Exclude the pictures from your copy, and reproduce each entry below verbatim.

INPUT DATA below:

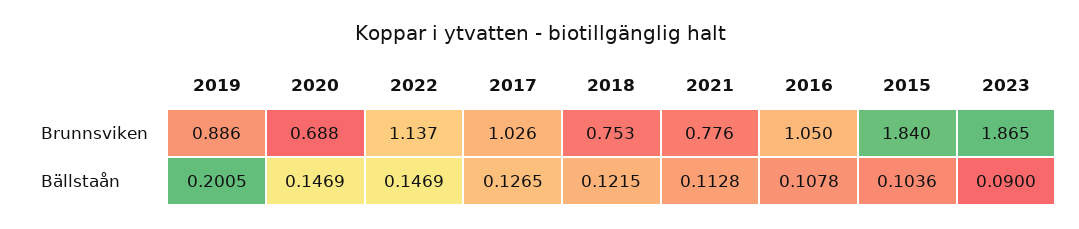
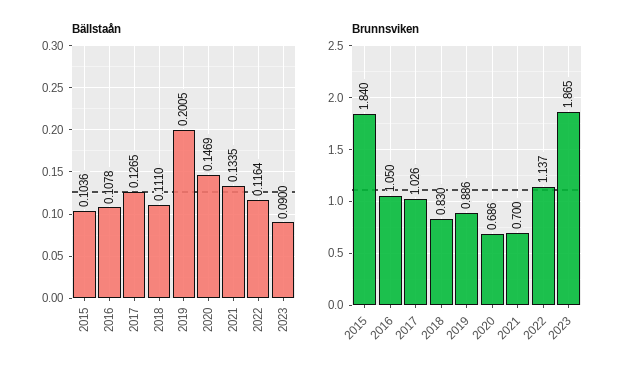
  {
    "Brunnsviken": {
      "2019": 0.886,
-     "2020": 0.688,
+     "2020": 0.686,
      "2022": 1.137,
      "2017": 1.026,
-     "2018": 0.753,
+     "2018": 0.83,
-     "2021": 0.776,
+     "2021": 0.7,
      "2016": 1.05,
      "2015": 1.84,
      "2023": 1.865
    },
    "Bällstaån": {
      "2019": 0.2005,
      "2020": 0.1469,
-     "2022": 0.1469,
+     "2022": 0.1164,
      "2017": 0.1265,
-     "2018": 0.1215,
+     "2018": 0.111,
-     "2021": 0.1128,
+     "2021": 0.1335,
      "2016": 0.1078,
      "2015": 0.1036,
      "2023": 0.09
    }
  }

End of INPUT DATA.

ANSWER FOR THIS EXERCISE:
  {
    "Brunnsviken": {
      "2019": 0.886,
-     "2020": 0.688,
+     "2020": 0.686,
      "2022": 1.137,
      "2017": 1.026,
-     "2018": 0.753,
+     "2018": 0.83,
-     "2021": 0.776,
+     "2021": 0.7,
      "2016": 1.05,
      "2015": 1.84,
      "2023": 1.865
    },
    "Bällstaån": {
      "2019": 0.2005,
      "2020": 0.1469,
-     "2022": 0.1469,
+     "2022": 0.1164,
      "2017": 0.1265,
-     "2018": 0.1215,
+     "2018": 0.111,
-     "2021": 0.1128,
+     "2021": 0.1335,
      "2016": 0.1078,
      "2015": 0.1036,
      "2023": 0.09
    }
  }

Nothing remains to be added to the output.